After making Blade Runner Ridley Scott wanted to get in on the action making a fantasy adventure film. He concocted a script that was based on classic fairy tales, but keeping the dark and disturbing edge they originally had. The movie had a really troubled production and that even came down to the music.

Originally Jerry Goldsmith crafted a very interesting orchestral score that used some synthesizer elements to it. It is a score that is dense with themes that each interweave and interact with each other in surprising ways. It may be one of Goldsmith's most complex scores, and is one that you appreciate more and more each time you listen to it. This may be the reason why Goldsmith was so disappointed when his score was thrown out after the movie was heavily re-edited. This caused Goldsmith's score to be unusable, and also gave the producers a chance to pull in popular electronic group Tangerine Dream to score the film.

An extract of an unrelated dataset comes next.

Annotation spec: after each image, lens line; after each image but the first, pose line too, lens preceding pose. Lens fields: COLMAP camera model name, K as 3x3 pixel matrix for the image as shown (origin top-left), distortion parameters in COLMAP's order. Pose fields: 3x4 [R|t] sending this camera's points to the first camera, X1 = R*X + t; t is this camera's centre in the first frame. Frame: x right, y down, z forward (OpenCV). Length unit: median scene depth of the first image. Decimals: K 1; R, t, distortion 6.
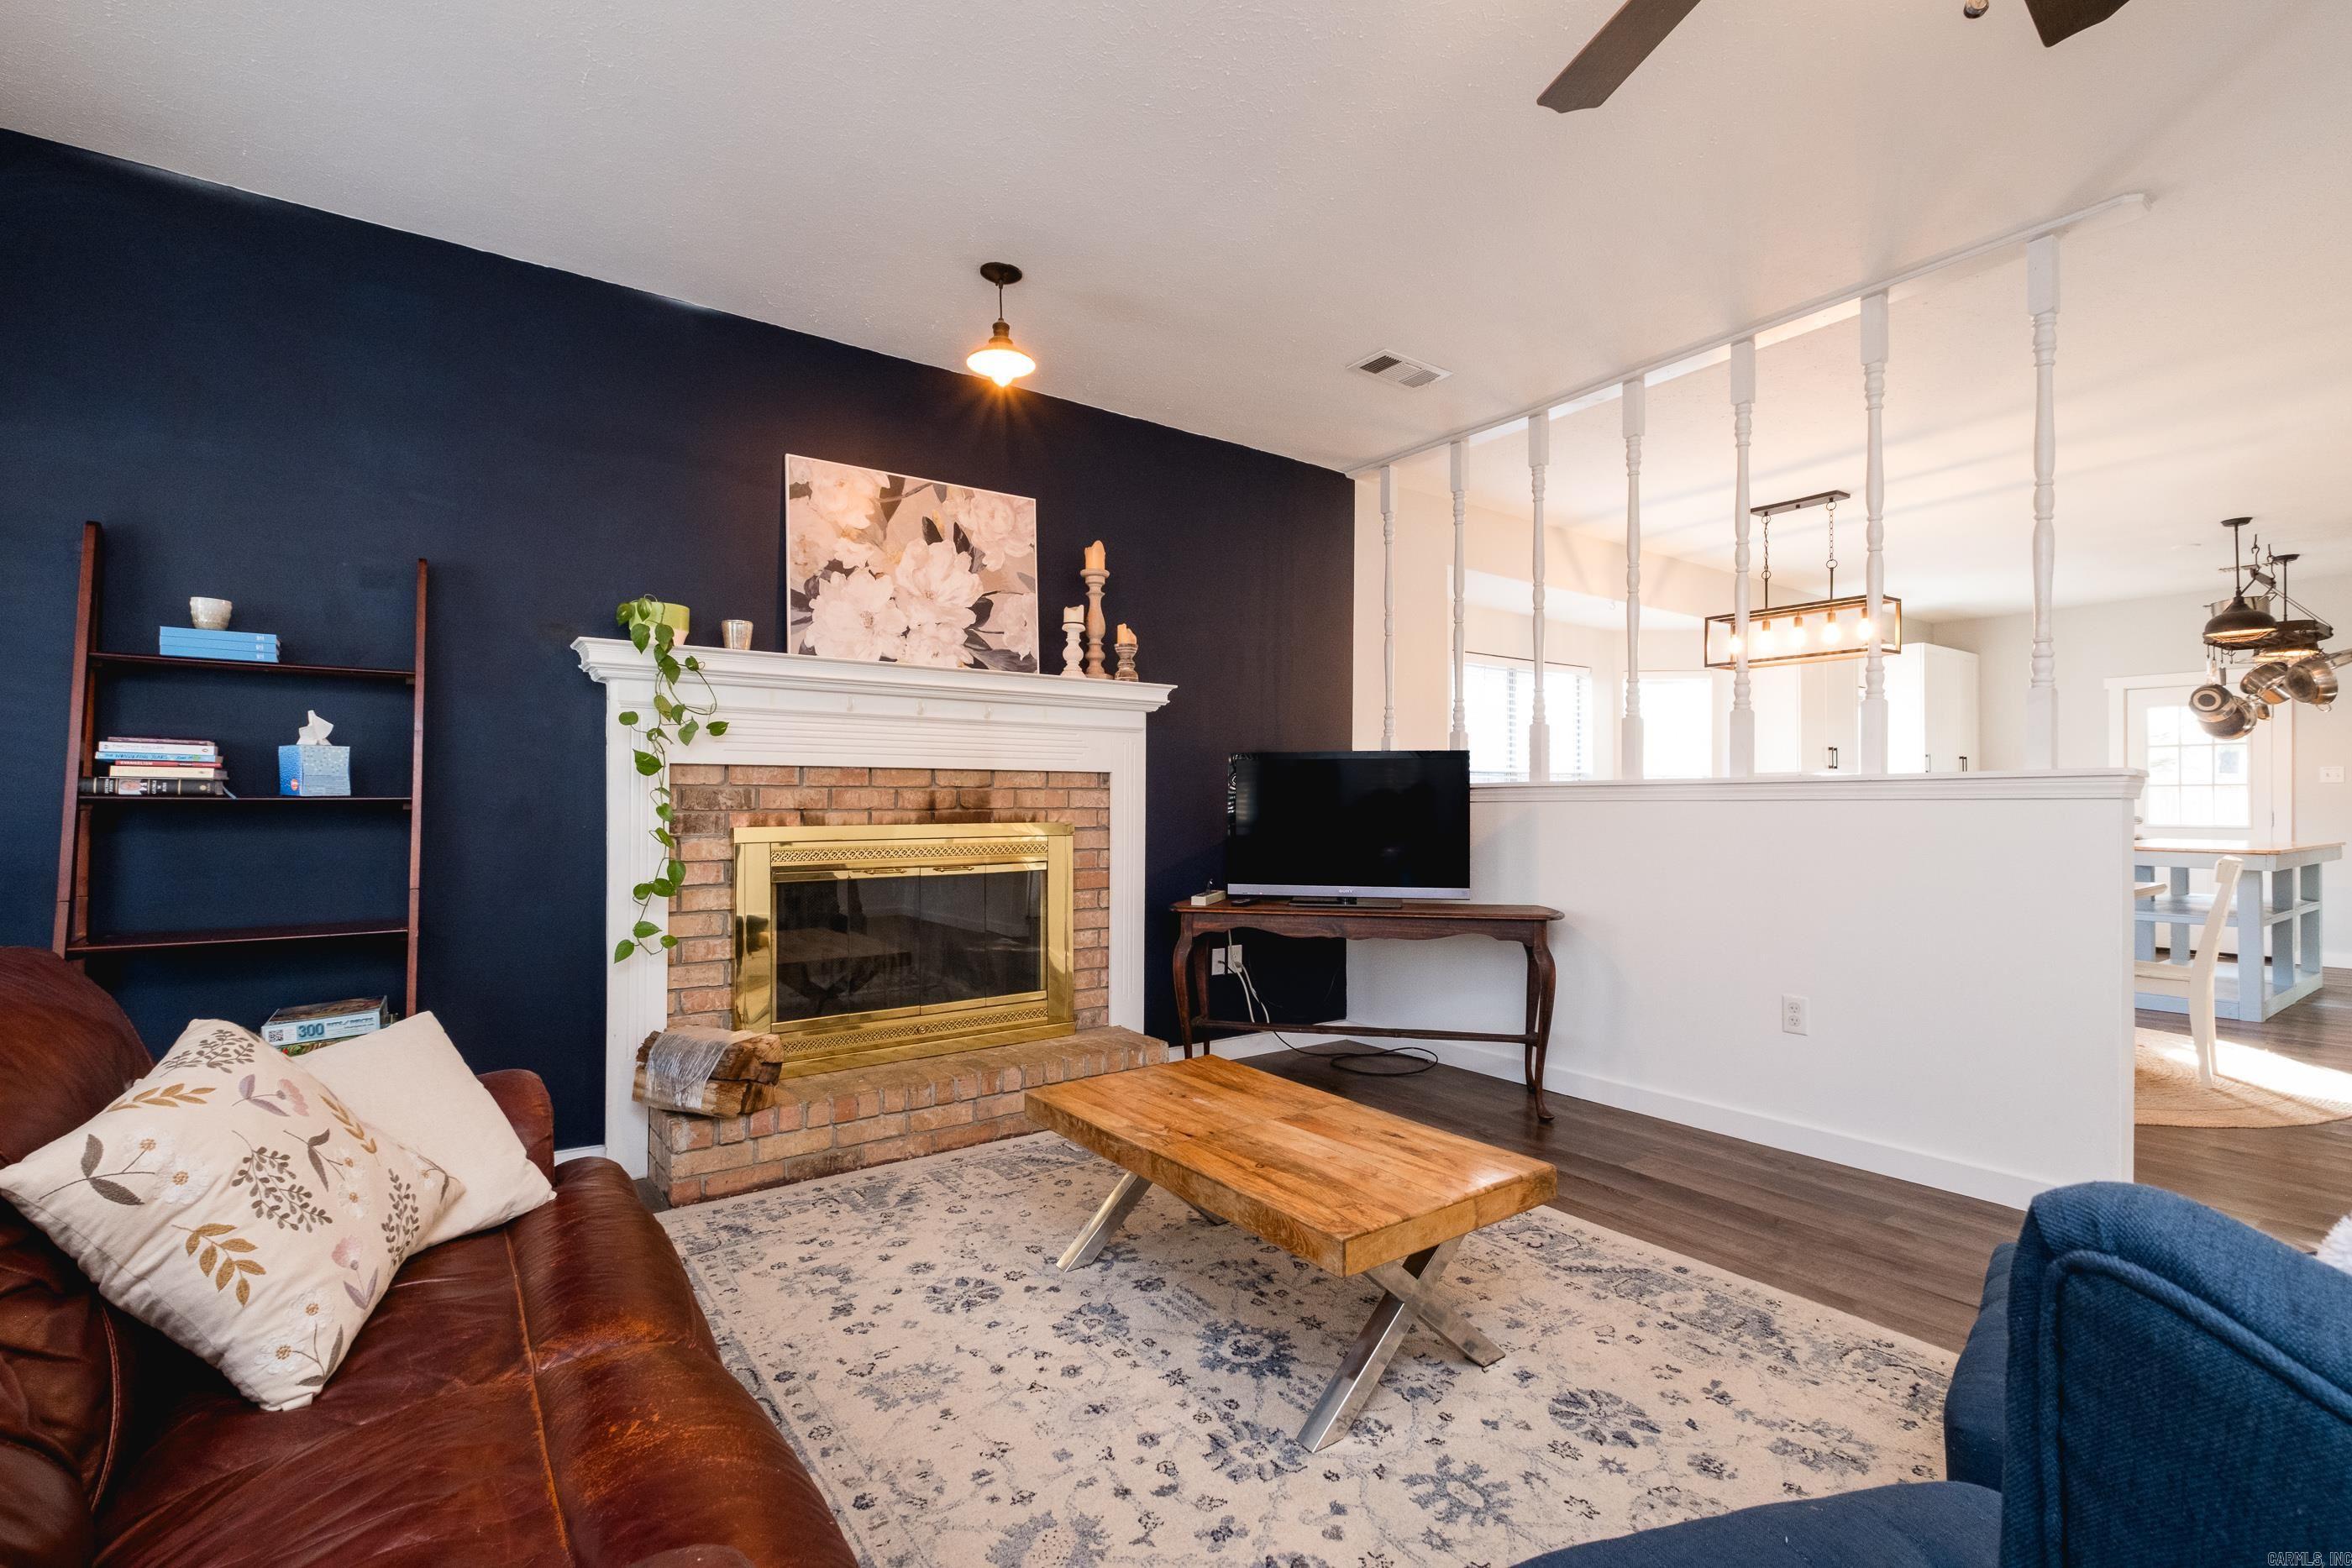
lens RADIAL K [[1046.4, 0, 1180.6], [0, 1046.4, 795.8], [0, 0, 1]] dist [0.000533, -0.000664]
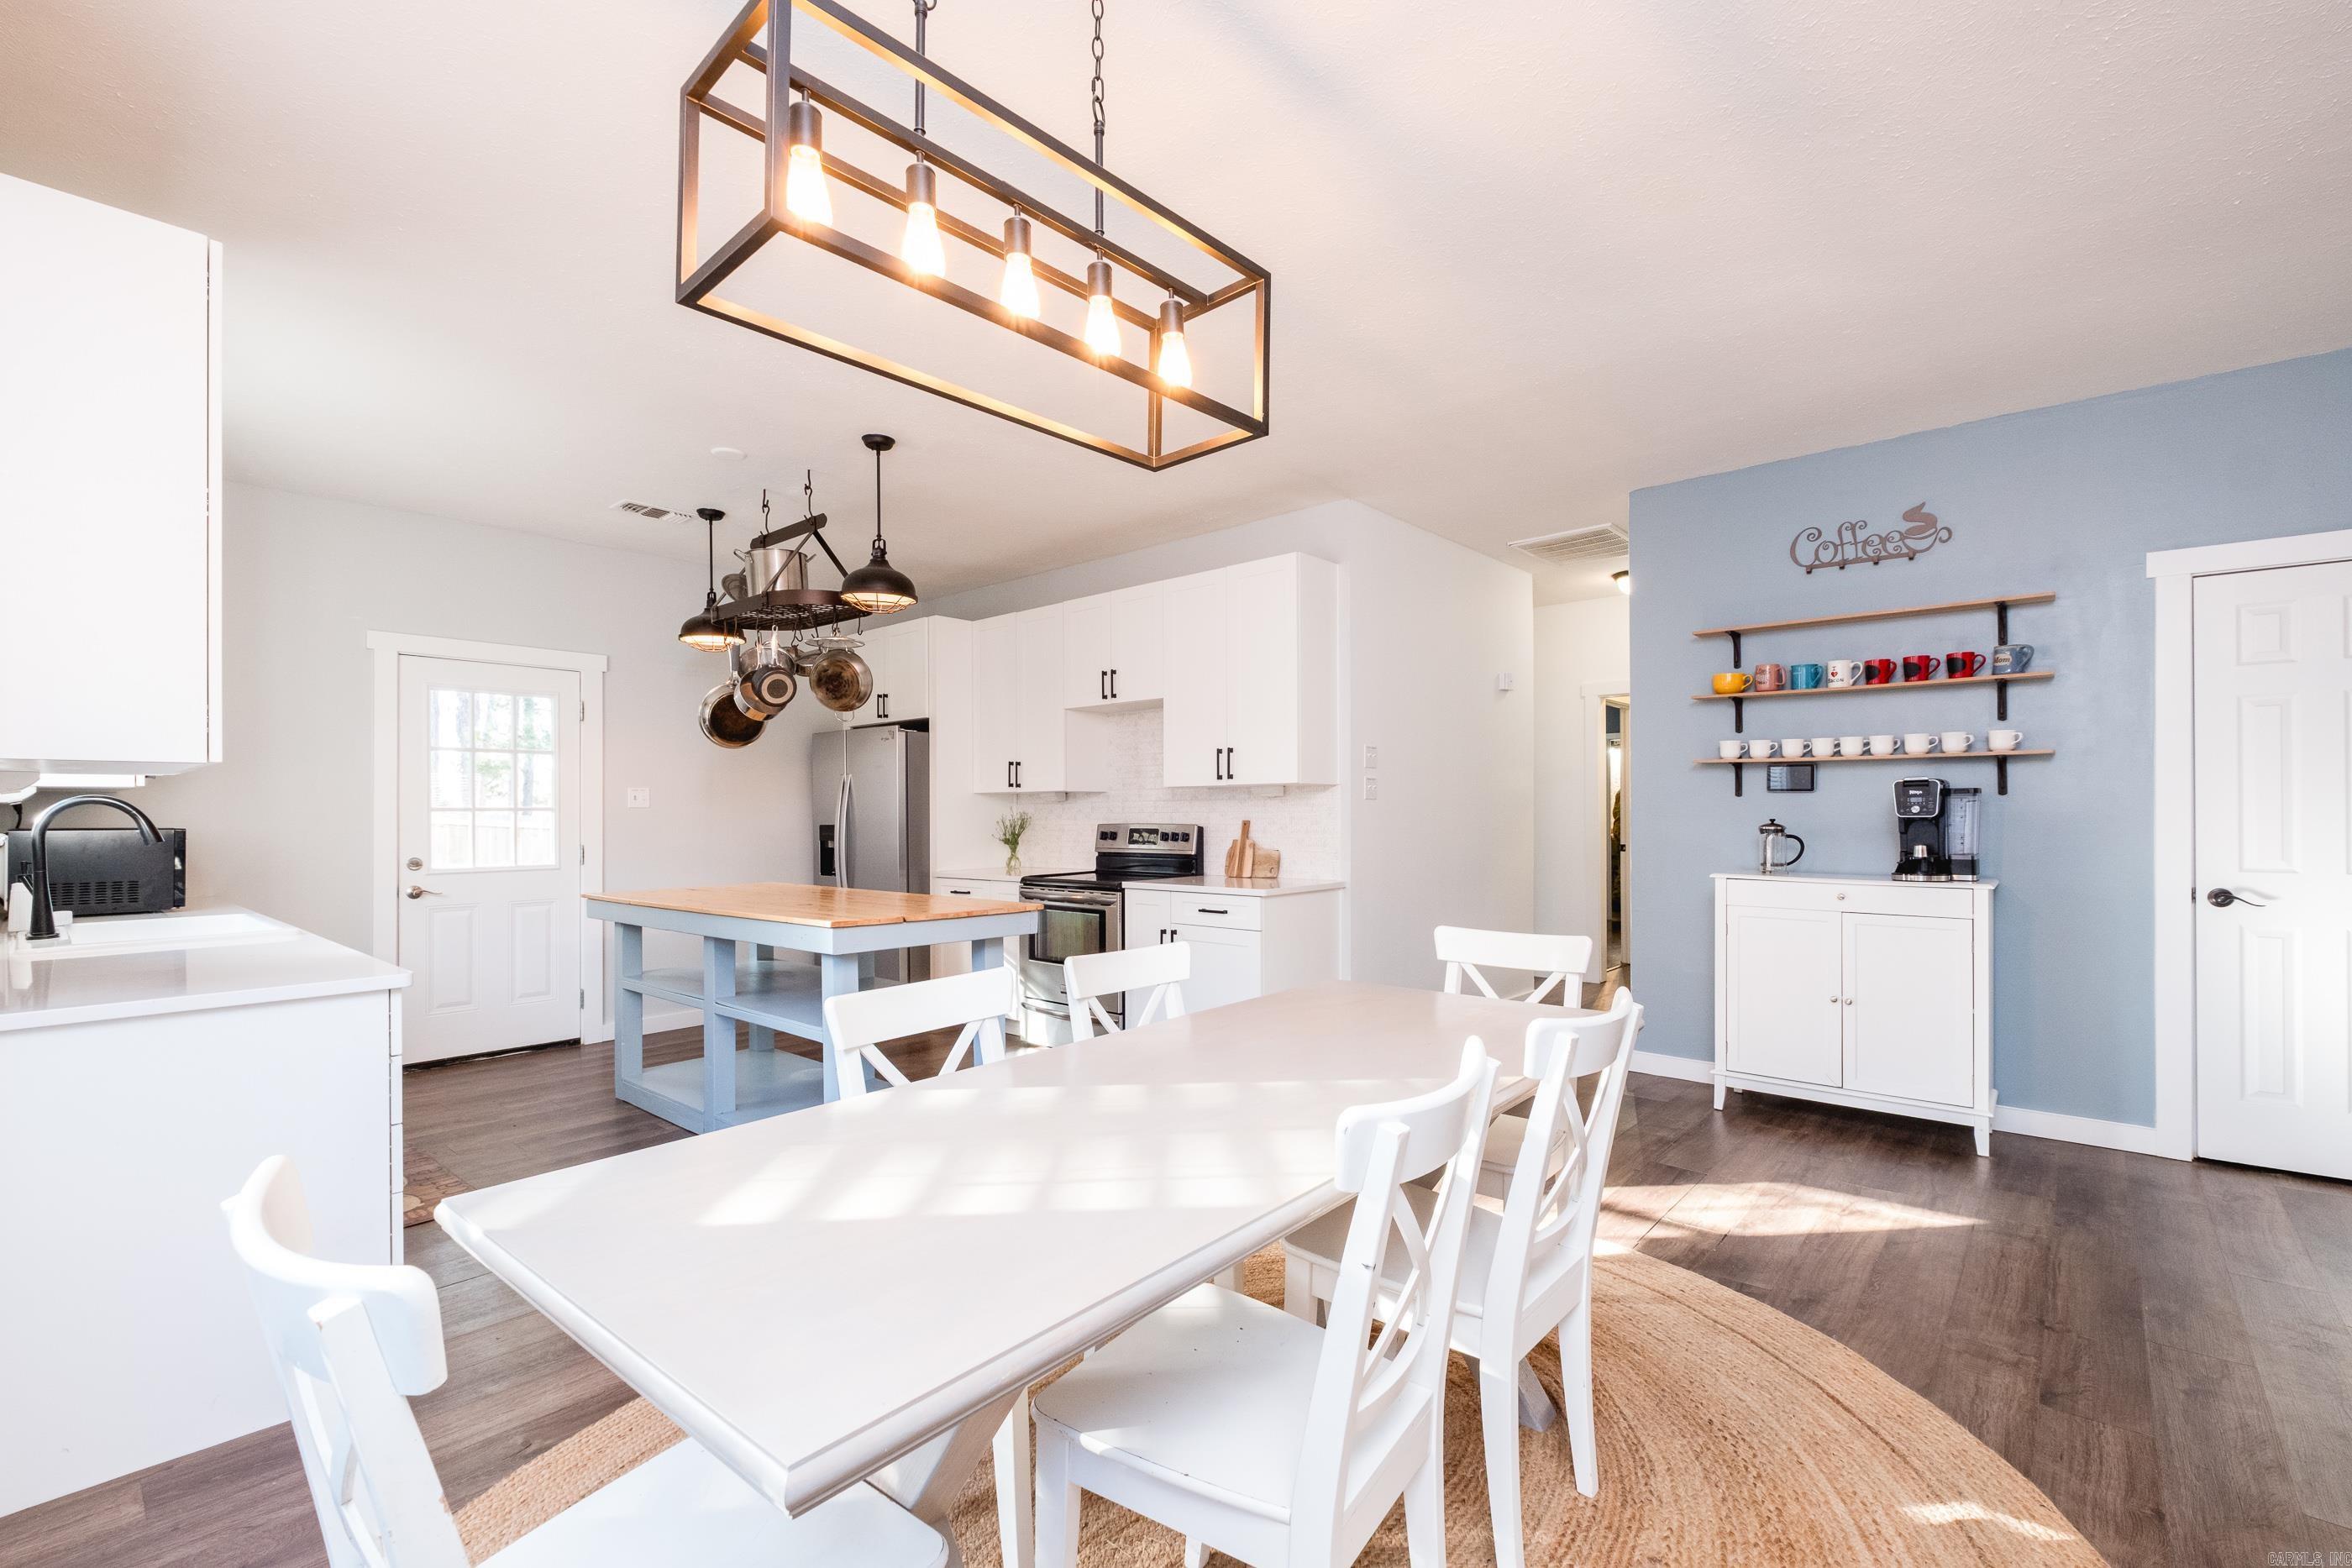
lens RADIAL K [[1015.0, 0, 1184.0], [0, 1015.0, 813.6], [0, 0, 1]] dist [0.002010, 0.000000]
pose [[-0.230969, -0.001761, 0.972959, 0.459397], [-0.003381, 0.999994, 0.001007, -0.019607], [-0.972955, -0.003057, -0.230974, 1.500073]]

Tangerine Dream has simpler more obvious themes but they are catchy and work really well in the shorter cut of the film. This is version I grew up with, so I actually enjoy this version of the score quite a bit. Still Goldsmith is my favorite film composer and what he crafted for this movie was really impressive.

So I figure I'll give you two pieces for the same scene and you can enjoy them. First up is Goldsmith's score for the Dress Waltz, a creepy scene where Mia Sara dances with a dark dress that absorbs her.

And then the Tangerine Dream version of the same scene called The Dance in this case. Enjoy!

Wednesday, November 16, 2016

Score Sample: Red Sonja (1985)

Originally we were supposed to get a trilogy of Conan movies back in the 1980s. But the poor reception of Conan the Destroyer and the fact that Arnold wanted to move beyond muscle bound sword swinging antics meant that a true sequel was out of the picture. But Arnold had a contract to make three films with Dino De Laurentis. So Arnold said he'd be a supporting character in the movie and they went ahead.

Thus Red Sonja was born. Brigitte Nielsen in the title role as an avenging warrior with red hair and a big sword. Arnold plays Kalidor who is pretty much a Conan stand in. The result is a movie that is pretty infamous for being really bad.

One aspect that is rarely criticized is the outstanding music provided by Ennio Morricone. Morricone is best known for his work on spaghetti westerns like The Good, The Bad, and the Ugly as well as a few Hollywood flicks in the 80s and 90s like The Untouchables and Once Upon a Time in America. Morricone has written a score for pretty much every type of genre, and we get a full blown fantasy adventure score here. It has a bit more of a classical feel to it, as opposed to the more medieval feel of Poledouris' work on the two Conan movies. But it works great as a solo listen.

One of my favorite tracks is Fighting the Soldiers which actually has the chorus chanting Sonja's name. Its kind of cheesy and yet so awesome all at the same time. So enjoy that track at the 2:23 mark in this suite from Red Sonja by Ennio Morricone.